By Anna Cook & Robert Fowler

How an evacuation of the CMS experimental cavern has provided invaluable human behaviour data to improve the emergency preparedness for complex underground facilities.

CERN and CMS strive for excellence in safety matters, with a commitment to continuous improvement in the field. Emergency preparedness is a priority as it is a key element in protecting both people participating in any on-site activities and installations.  In this context, regular evacuation exercises of all accelerator and experimental areas are a regulatory requirement and part of the CERN-wide safety objectives.

On a warm sunny day in February 2024, 48 people were going about their daily work on the CMS site in Cessy, France, unaware that an evacuation exercise, carefully planned for several months, was about to take place. Such exercises are crucial for facility users and rescue teams to gain familiarity with emergency procedures in various contexts and settings. When the alarm sounded, all 48 people reacted calmly, reaching the assembly point quickly and safely. It was a pleasing result for CMS, and beyond the important lessons learned from the exercise, additional data was gathered to improve not only evacuation procedures but also the design of installations to make emergency plans even more effective.

This formed part of a pilot collaboration between CMS Safety, the HSE Fire Safety Engineering (FSE) team and the division of Fire Safety Engineering of Lund University in Sweden. The study used this opportunity to maximise the usefulness of the evacuation to study human behaviour in emergency situations.

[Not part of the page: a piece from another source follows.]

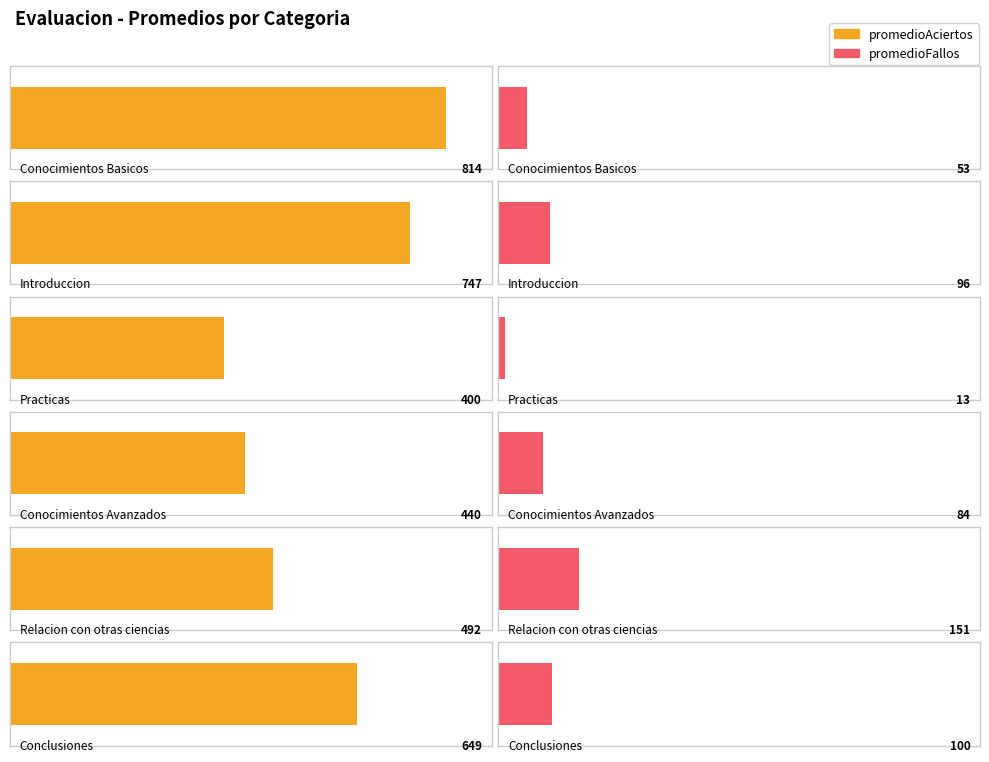

At which label does promedioFallos first exceed 96?

Relacion con otras ciencias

The data collected was a combination of reports by undercover observers, questionnaires, and footage from security cameras, in full compliance with Operational Circular 11 to ensure anonymity. It provides many useful insights into evacuation dynamics, occupant characteristics, and perceptions of safety procedures.

This information is key for the design and emergency planning for subterranean experimental areas. As opposed to buildings located above ground, that can be designed according to national safety standards, the design of underground areas relies extensively on computer modelling. Using various parameters, it is possible to simulate human behaviours in the event of an emergency to predict the effectiveness of a real-life evacuation.

In this pilot study, the Lund and FSE teams will use the CMS evacuation data to identify unique human behaviours observed in emergencies in complex underground environments. This will expand the current knowledge base and help build a database of specific input parameters to fine-tune and validate existing evacuation models.

Ultimately, this methodology will be a key means not only to improve CMS’s and wider CERN’s emergency response in the caverns, but also to influence the safety design across current and future complex facilities, at CERN and beyond.